Health chiefs have rejected claims hospital waiting lists in the Bradford district have been massaged to meet nationally-set targets.

Dr Mehdi Hossain, chairman of the new Bradford City Primary Care Group, told a board meeting yesterday of Bradford Health Authority there was an element of "creative accountancy'' in the statistics.

A target of 10,895 patients waiting for non-urgent operations was smashed for the year to March thanks to a massive drop achieved in the final few weeks of a huge waiting list initiative.

He said 46 patients from his Killinghall Road surgery in Barkerend had been temporarily removed for three months from the lists because they had failed pre-operative assessments.

The checks are carried out by hospitals before operations are carried out to make sure patients are fit to undergo surgery.

He claimed it had helped to further reduce waiting lists which would rise again in coming months as they returned to the lists.

"That sort of thing has gone on all over Bradford which will probably make for most if not all of this reduction in waiting lists," he said.

Lesley Hill, patient treatment manager at the health authority, said patients were referred back to their GP if they were not fit for treatment only for genuine reasons.

Malcolm Poad, director of planning and marketing at Bradford Hospitals NHS Trust, today said patients were returned to their GP for clinical reasons which ensured their safety.

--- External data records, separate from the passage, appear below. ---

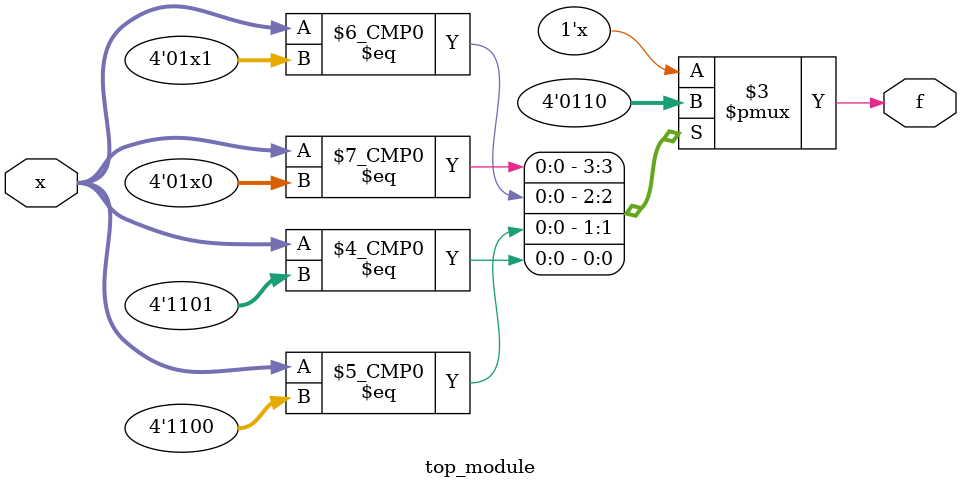
<source format=sv>
module top_module (
	input [4:1] x,
	output logic f
);

	always_comb begin
		f = 1'b0;
		
		case (x)
			4'b01x0: f = 1'b0;
			4'b01x1: f = 1'b1;
			4'b0101: f = 1'b1;
			4'b0110: f = 1'b1;
			4'b1100: f = 1'b1;
			4'b1101: f = 1'b0;
			default: f = 1'b?; // Choose to output whatever value is convenient.
		endcase
	end
endmodule

</source>
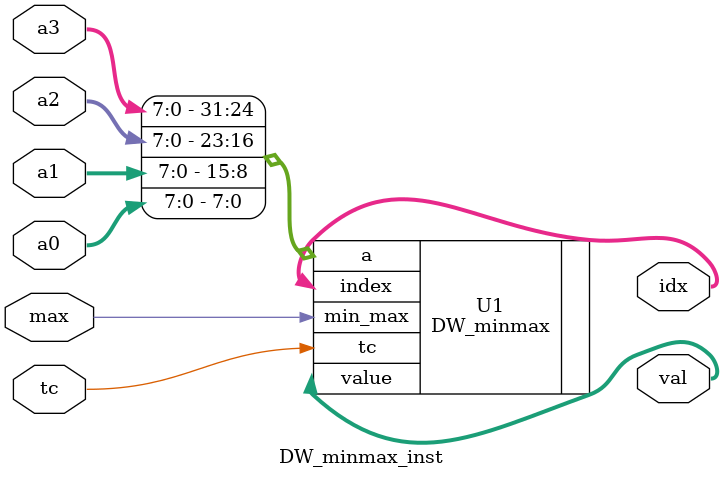
<source format=v>
module DW_minmax_inst (a0, a1, a2, a3, tc, max, val, idx);

  parameter wordlength = 8;

  input  [wordlength-1 : 0] a0, a1, a2, a3;
  input  tc, max;
  output [wordlength-1 : 0] val;
  output [1 : 0] idx;

  // instantiation of DW_minmax
  // inputs are concatenated into the input vector
  DW_minmax #(wordlength, 4) 
    U1 (.a({a3, a2, a1, a0}), .tc(tc), .min_max(max), 
        .value(val), .index(idx));

endmodule


</source>
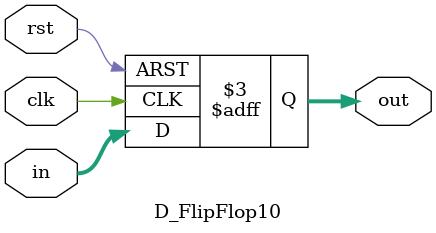
<source format=v>
module D_FlipFlop10(clk,rst,in,out);
input clk,rst;
input[9:0]in;
output reg [9:0]out;

always @(posedge clk or negedge rst)
if(!rst)
	out<=0;
else
	out<=in;
	
	
endmodule

</source>
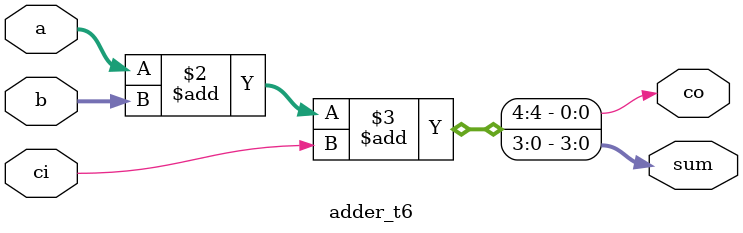
<source format=sv>
module adder_t6 (co, sum, a, b, ci);
output co;
output [3:0] sum;
input [3:0] a, b;
input ci;
reg co;
reg [3:0] sum;
  
// For the adder_t6 example, the outputs should be updated 12ns 
// after input changes. If the a input changes at time 15, the 
// RHS input values will be sampled and the outputs will be updated
// with the sampled value, while all other a, b and ci input changes
// during the next 12ns will not be evaluated. This means old erroneous
// values will remain on the outputs until more input changes occur.
  
always @(a or b or ci)
{co, sum} = #12 a + b + ci;
endmodule

</source>
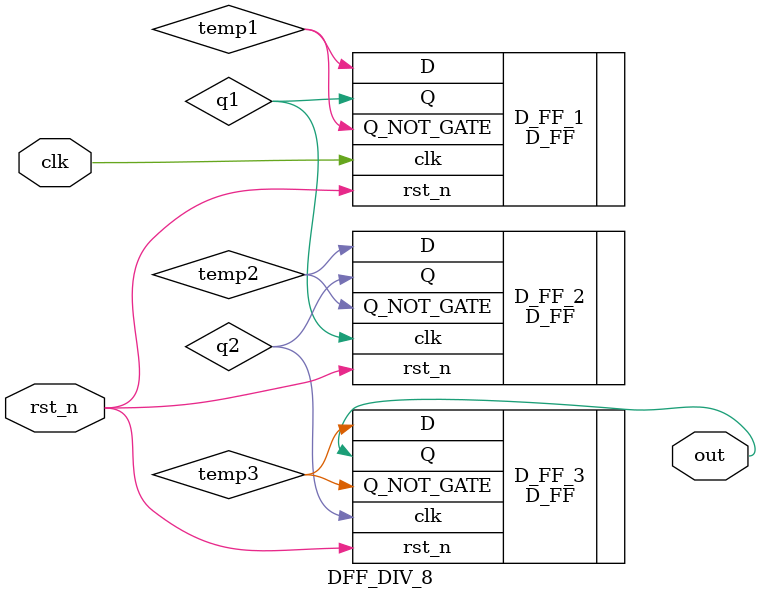
<source format=v>
module DFF_DIV_8 (
	input clk,
	input rst_n,
	output out
);

	wire q1;
	wire q2;
	wire temp1,temp2,temp3;

	D_FF D_FF_1 (
		.clk(clk),
		.rst_n(rst_n),
		.D(temp1),
		.Q(q1),
		.Q_NOT_GATE(temp1)
	);

	D_FF D_FF_2 (
		.clk(q1),
		.rst_n(rst_n),
		.D(temp2),
		.Q(q2),
		.Q_NOT_GATE(temp2)
	);

	D_FF D_FF_3 (
		.clk(q2),
		.rst_n(rst_n),
		.D(temp3),
		.Q(out),
		.Q_NOT_GATE(temp3)
	);


endmodule
</source>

These included high blood pressure, infection, obesity and pregnancy which made people unsuitable for surgery.

"If they are not fit to operate on, they are not fit to operate on and it would be dangerous to do so unless they were," he said.

Health authority bosses yesterday agreed to look again at cash-strapped marriage guidance charity Relate's claim for funding.

The group in Bradford faces closure unless it finds a major new source of money and is lobbying health chiefs for cash, claiming it saves the NHS thousands of pounds thanks to its counselling services.

Health chiefs agreed to assess urgently Relate's problems by the end of next month in the light of priorities to tackle domestic violence and mental health problems.